→ **Material shown**:
——
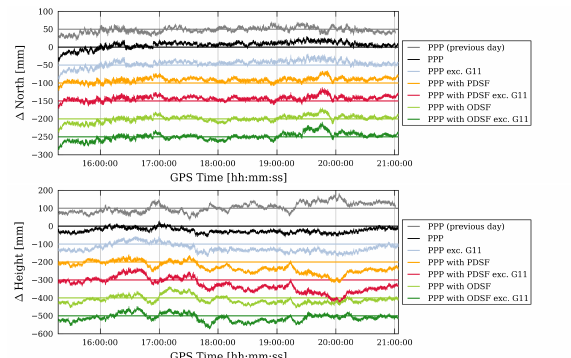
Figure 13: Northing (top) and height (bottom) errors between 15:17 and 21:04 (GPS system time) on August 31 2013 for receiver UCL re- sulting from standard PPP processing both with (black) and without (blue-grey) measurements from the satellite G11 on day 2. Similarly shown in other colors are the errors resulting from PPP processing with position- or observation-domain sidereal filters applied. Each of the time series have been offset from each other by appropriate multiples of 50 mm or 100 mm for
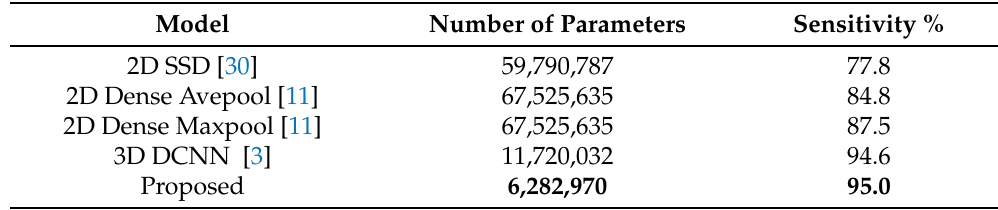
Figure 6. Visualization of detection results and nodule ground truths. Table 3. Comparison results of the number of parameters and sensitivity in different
——
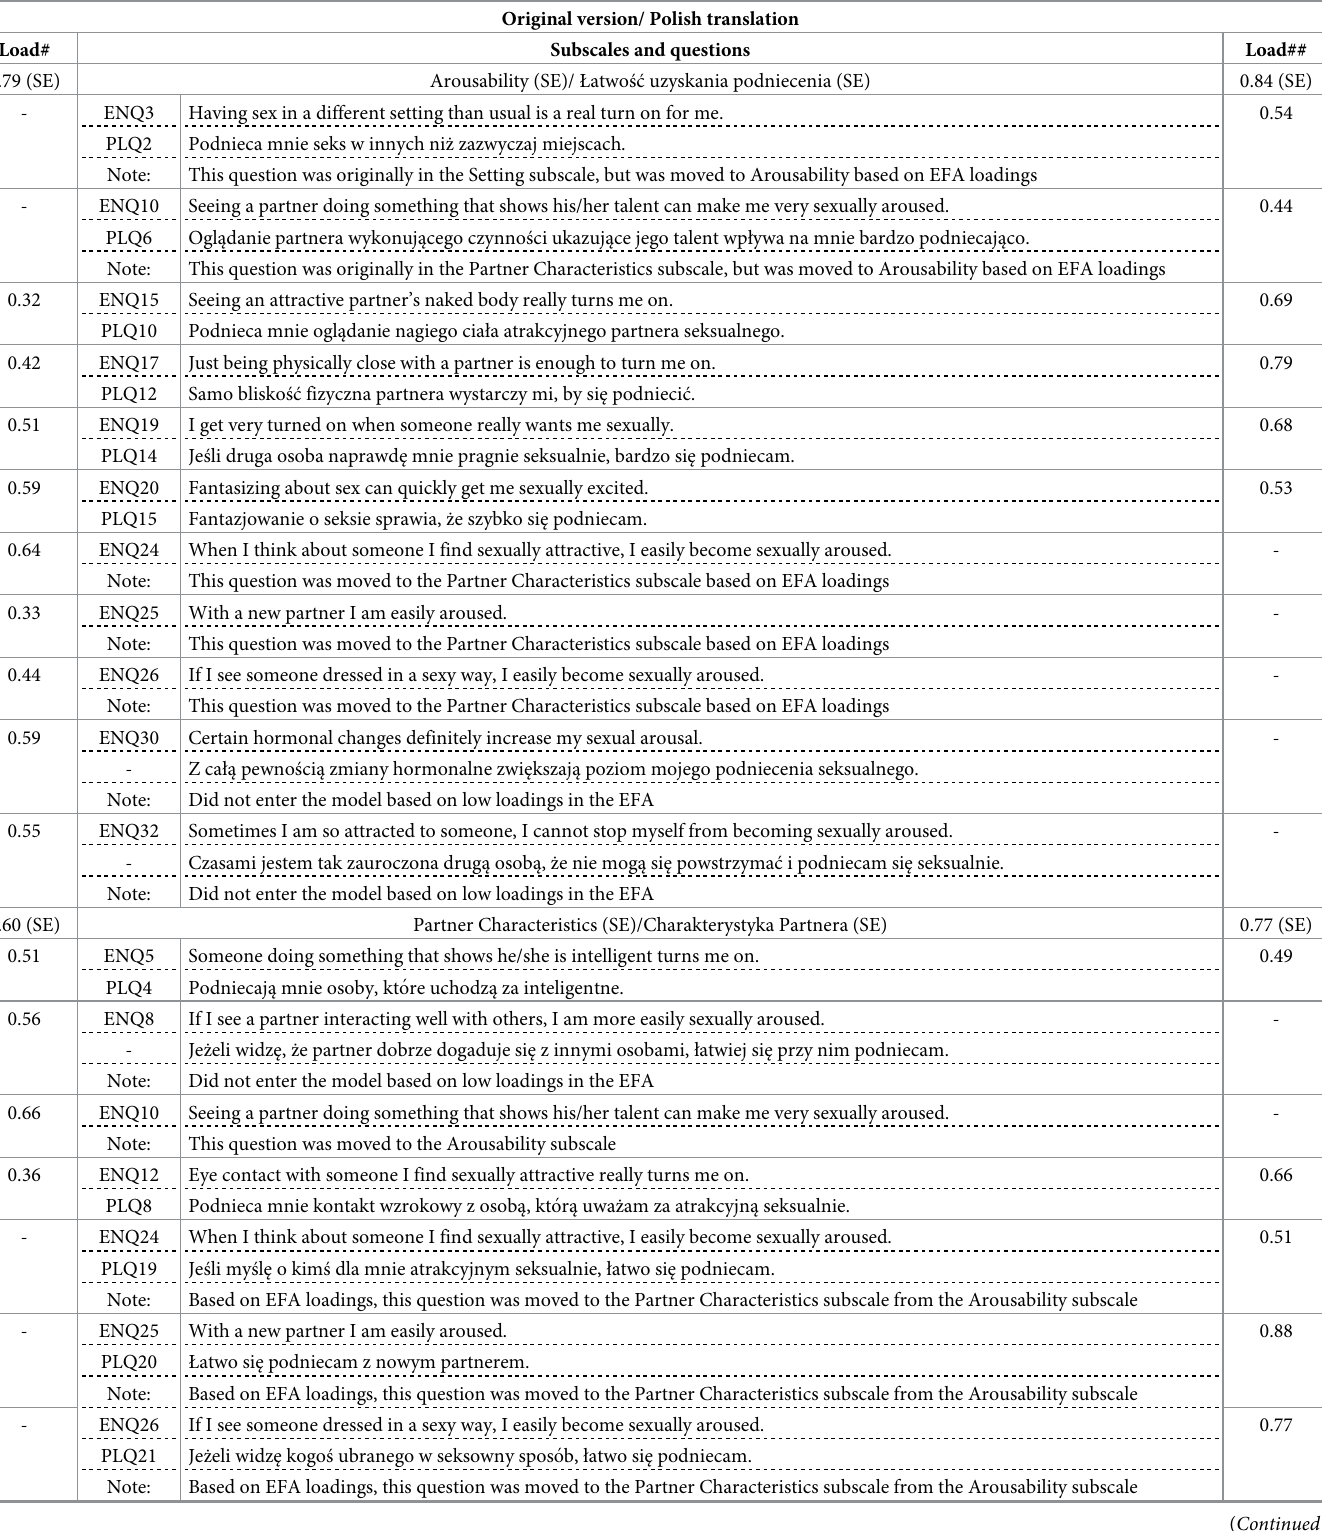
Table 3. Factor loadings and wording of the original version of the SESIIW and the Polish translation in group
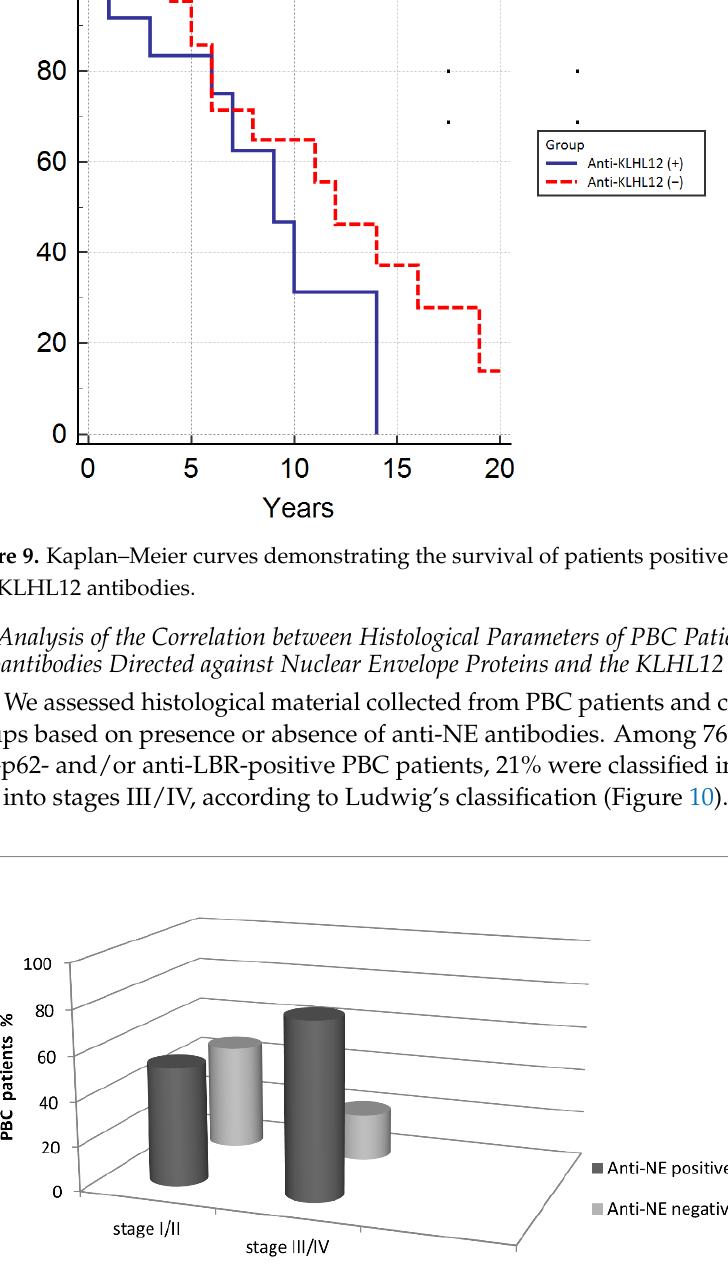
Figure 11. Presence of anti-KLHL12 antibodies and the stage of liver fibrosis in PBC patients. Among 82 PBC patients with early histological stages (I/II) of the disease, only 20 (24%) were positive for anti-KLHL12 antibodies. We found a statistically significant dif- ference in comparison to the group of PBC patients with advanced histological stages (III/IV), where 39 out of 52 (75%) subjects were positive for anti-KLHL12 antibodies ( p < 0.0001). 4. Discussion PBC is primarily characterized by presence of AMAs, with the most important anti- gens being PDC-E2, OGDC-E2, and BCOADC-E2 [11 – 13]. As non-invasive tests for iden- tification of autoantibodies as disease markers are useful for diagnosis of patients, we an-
——
→ **Required action**: Look through the entries and work out how many lines have the word "Table" in them; reply with that number only.

→ **Response to this task**: 2